These really are two cities that need train service between them. It would be massively successful, but as usual, no political will to make it happen.


----------



## NS VIA Fan (Jul 12, 2018)

Here's a link to the Greyhound Canada System Timetable.....probably the last!

http://extranet.greyhound.com/revsup/csked/pageset.html

Tables 700-701 are the Transcontinental Routes (from Ontario west)


----------



## Swadian Hardcore (Jul 12, 2018)

seat38a said:


> Swadian Hardcore said:
> 
> 
> > Ridership on the routes wasn't all that bad. The Vancouver - Calgary has enough demand that Greyhound is running it 4x daily this summer. Last time I rode from Calgary to Moose Jaw on the TCH, it was packed to the last seat. The Calgary - Edmonton and Prince George - Kamloops are viable, too.
> ...


Indeed, you can sell every ticket for $0 and have high ridership and $0 revenue.


----------



## NS VIA Fan (Jul 12, 2018)

Greyhound has a large modern terminal building in Calgary:

https://goo.gl/maps/S8ggzVDyoGD2

And it would certainly make sense for any new operator to take this over especially for the ease of getting around the city with the connected by pedway C-Train Station.


----------



## railiner (Jul 12, 2018)

NS VIA Fan said:


> Greyhound has a large modern terminal building in Calgary:
> 
> https://goo.gl/maps/S8ggzVDyoGD2
> 
> And it would certainly make sense for any new operator to take this over especially for the ease of getting around the city with the connected by pedway C-Train Station.

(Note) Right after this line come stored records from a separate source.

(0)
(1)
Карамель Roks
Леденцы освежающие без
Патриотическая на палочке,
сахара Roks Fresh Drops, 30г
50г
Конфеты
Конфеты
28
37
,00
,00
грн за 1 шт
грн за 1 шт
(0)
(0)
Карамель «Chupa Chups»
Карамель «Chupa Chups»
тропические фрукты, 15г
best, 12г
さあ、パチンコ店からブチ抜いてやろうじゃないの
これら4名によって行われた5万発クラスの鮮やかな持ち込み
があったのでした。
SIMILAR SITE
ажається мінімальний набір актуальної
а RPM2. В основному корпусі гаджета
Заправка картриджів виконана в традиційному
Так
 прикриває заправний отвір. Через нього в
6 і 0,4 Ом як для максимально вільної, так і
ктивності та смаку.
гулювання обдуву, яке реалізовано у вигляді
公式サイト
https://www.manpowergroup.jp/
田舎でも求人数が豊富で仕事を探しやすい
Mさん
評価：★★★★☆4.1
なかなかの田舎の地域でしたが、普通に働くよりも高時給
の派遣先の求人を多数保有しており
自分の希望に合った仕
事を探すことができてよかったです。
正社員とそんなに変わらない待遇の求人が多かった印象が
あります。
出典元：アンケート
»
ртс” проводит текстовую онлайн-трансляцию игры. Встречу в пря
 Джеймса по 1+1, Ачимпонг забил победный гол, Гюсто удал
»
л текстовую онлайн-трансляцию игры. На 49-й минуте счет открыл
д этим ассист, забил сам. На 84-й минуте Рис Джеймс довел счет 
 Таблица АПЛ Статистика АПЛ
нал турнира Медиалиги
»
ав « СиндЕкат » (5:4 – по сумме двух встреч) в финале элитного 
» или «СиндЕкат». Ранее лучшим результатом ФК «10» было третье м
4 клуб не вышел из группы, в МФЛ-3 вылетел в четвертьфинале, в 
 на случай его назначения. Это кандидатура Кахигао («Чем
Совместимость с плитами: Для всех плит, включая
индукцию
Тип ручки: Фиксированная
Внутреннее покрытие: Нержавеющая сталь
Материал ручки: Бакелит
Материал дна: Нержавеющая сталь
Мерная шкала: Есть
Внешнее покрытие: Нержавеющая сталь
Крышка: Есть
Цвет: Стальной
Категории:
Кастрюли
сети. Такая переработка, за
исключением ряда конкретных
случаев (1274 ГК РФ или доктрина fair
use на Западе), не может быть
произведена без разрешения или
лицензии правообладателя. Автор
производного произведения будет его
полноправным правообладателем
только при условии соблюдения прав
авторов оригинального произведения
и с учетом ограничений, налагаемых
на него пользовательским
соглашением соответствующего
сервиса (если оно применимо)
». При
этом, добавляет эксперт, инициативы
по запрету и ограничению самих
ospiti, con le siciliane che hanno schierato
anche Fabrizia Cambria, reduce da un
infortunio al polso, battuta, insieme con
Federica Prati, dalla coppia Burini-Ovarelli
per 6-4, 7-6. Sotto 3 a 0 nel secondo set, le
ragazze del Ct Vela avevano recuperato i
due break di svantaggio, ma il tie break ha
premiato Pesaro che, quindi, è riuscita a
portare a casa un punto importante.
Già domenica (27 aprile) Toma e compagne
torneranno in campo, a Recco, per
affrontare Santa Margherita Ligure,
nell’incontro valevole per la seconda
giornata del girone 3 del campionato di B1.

That would depend on the rent for that large facility, and how well it would be utilized...I imagine some start up low cost carrier would try to follow the Megabus model, and try to eliminate all station expenses, by leaving from a nearby curbside, if they could get away with it...or some small agency type depot if not.


----------



## Swadian Hardcore (Jul 13, 2018)

railiner said:


> NS VIA Fan said:
> 
> 
> > Greyhound has a large modern terminal building in Calgary:
> ...


According to a news report that I saw (I don't remember exactly where so I can't cite it), the Calgary building is owned by the City of Calgary, and would possibly be turned into a PABT-style terminal allowing any operator with the $$$ to enter.


----------



## railiner (Jul 13, 2018)

Swadian Hardcore said:


> railiner said:
> 
> 
> > NS VIA Fan said:
> ...


If that's the case, then yes, it would make good sense to pay a reasonable rent, and operate out of that modern facility.


----------



## NS VIA Fan (Jul 13, 2018)

The last time I took the Bus to Calgary (Canadian to Edmonton then Greyhound to Calgary) .....that C-Train Station hadn't opened and Greyhound was offering a complementary shuttle to downtown locations.


----------



## fairviewroad (Aug 6, 2018)

seat38a said:


> Swadian Hardcore said:
> 
> 
> > Ridership on the routes wasn't all that bad. The Vancouver - Calgary has enough demand that Greyhound is running it 4x daily this summer. Last time I rode from Calgary to Moose Jaw on the TCH, it was packed to the last seat. The Calgary - Edmonton and Prince George - Kamloops are viable, too.
> ...



The article quotes Greyhound as saying there was a 41 percent decline of ridership since 2010. That's a huge drop in a short period. I don't think high-but-unprofitable ridership is what's going on here.


----------



## NS VIA Fan (Sep 17, 2018)

NS VIA Fan said:


> 'Coach Atlantic' operating as 'Maritime Bus' at St. Francis Xavier University.....the newly painted buses now carry both logos:


Heres the attractive co-branded Maritime Bus (scheduled services) and Coach Atlantic (charter division) colour scheme.

Caught this one in Newfoundland last week doing a charter to Gros Morne National Park.


----------